Ah, the gentle giant, man.  That kid couldn’t walk and chew bubblegum when I first remember seeing him but he’s just made amazing strides.  Wow.  If you ever saw Mohammed mad everyone better just watch out because his smile is just always ear-to-ear.  He’s very calm, he’s not going to be loud and fiery but he plays the game with passion from within.  He just plays the game with such heart.  To see the player that he was basically under the radar and to sprout up and have the opportunity to play up not just because of his size but I think everyone was able to see the development of him just being consistent.  That’s what we challenged him to be – consistent.  Not to just rest on the physical gifts of size or athleticism.  Mohammed’s such a smart kid and I remember Coach Forde always telling him “Mo, anybody can get it!”  He wanted him to play with the same fire regardless of the environment or the competition.  His level of consistency just picked up so much this summer.  He definitely has great upside and promise and I’m excited to see the type of ballplayer he continues to develop into.

 

 

 

@psacardinals:

And your thoughts on Brandon's progression?

 

 

MC:

Brandon Randolph, I guess the first thing that comes to mind is "Against All Odds".  The kid is a just class act all around, both on and off the court. Brandon has truly developed in all aspects of life. Walking through the doors of Mullaly [gymnasium], he must have been no taller than 5'6" & now to be standing almost 6’3” (sighs).  He's an absolute assassin on the court offensively and he responds and works at whatever challenges him. And it makes sense - he comes from from a strong household with parents who are all about professionalism, basketball knowledge & experience.  Brandon definitely has high hopes and dreams of becoming the best student athlete he can be and I know he'll exceed even what he expects of himself.  He’s not really a young man of many words but his smile can certainly light up a room.  If he keeps his strong willed approach and persistence he'll continue to develop. His ultimate goal is to play Division 1 basketball and if he just sticks with it, I know there's no telling how far he can go.

 

 

 

@psacardinals:

And of course Mr.
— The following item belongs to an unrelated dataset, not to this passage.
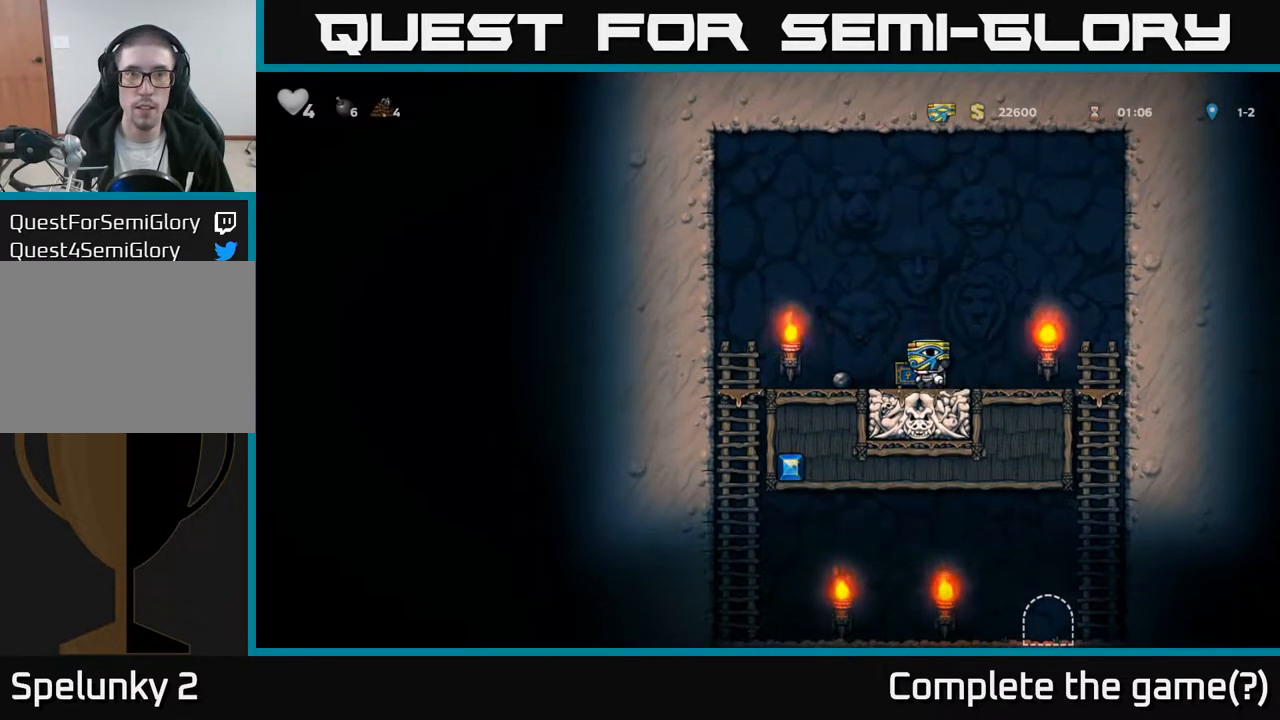
{"buttons": [], "left_stick": "center", "right_stick": "center", "events": [[183, "DPAD_RIGHT", "down"], [433, "DPAD_RIGHT", "up"]]}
Jordan Vidal

 

 

MC:

I wanted to choke him everyday lol!  No just kidding, he’s an amazing kid.  You want kids to ask questions and Jordan is like the girlfriend from hell.  He will ask you SO many questions that don’t necessarily pertain to basketball.  And because he’s a point guard you sometimes forget how awesome it is that this kid asks so many questions.  And I didn’t embrace it early on to be honest with you.  My reaction was more like Jordan you talk too much, this needs to be quiet time, but I learned there’s absolutely nothing that you can say to that kid that’s going to shake him and that is so awesome in a point guard to have that quality.  You can tell him Jordan you’re playing like a trash bag today and he will just say “OK cool” and not like he’s shrugging you off.  He’ll listen and respond in such a steady way and he’s awesome for that.  That’s part of why he got the opportunity to play up during the summer’s live period.  He was another kid who was challenged to show maturity and consistency this year and he met it head on.  He’s matured a ton.  He was a wild card – no one knew what to expect but we have always believed in him and that’s why we gave him that challenge and he proved us right.

 

 

@psacardinals:

What will you take with you from this year’s Boo Williams experience?

 

 

MC:

It was definitely a turning point for our program this year.  Our kids got a chance to be down there and see those 16u and 17u groups come alive.  The 17u team went undefeated (4-0) that session and that was unbelievable to watch.  The 16u group lost a heartbreaker in the championship and I just remember there was a great speech that Coach Rivera gave during halftime and it stands out because it was huge for that group as a family.  The group has been together awhile.  You see them do everything together.  You see them laugh, see them fight, you even seem them cry because they’ve put so much into being together for so long.  That speech was like the summation of everything those guys have been through and I was happy to see them continue to fight for him and for each other.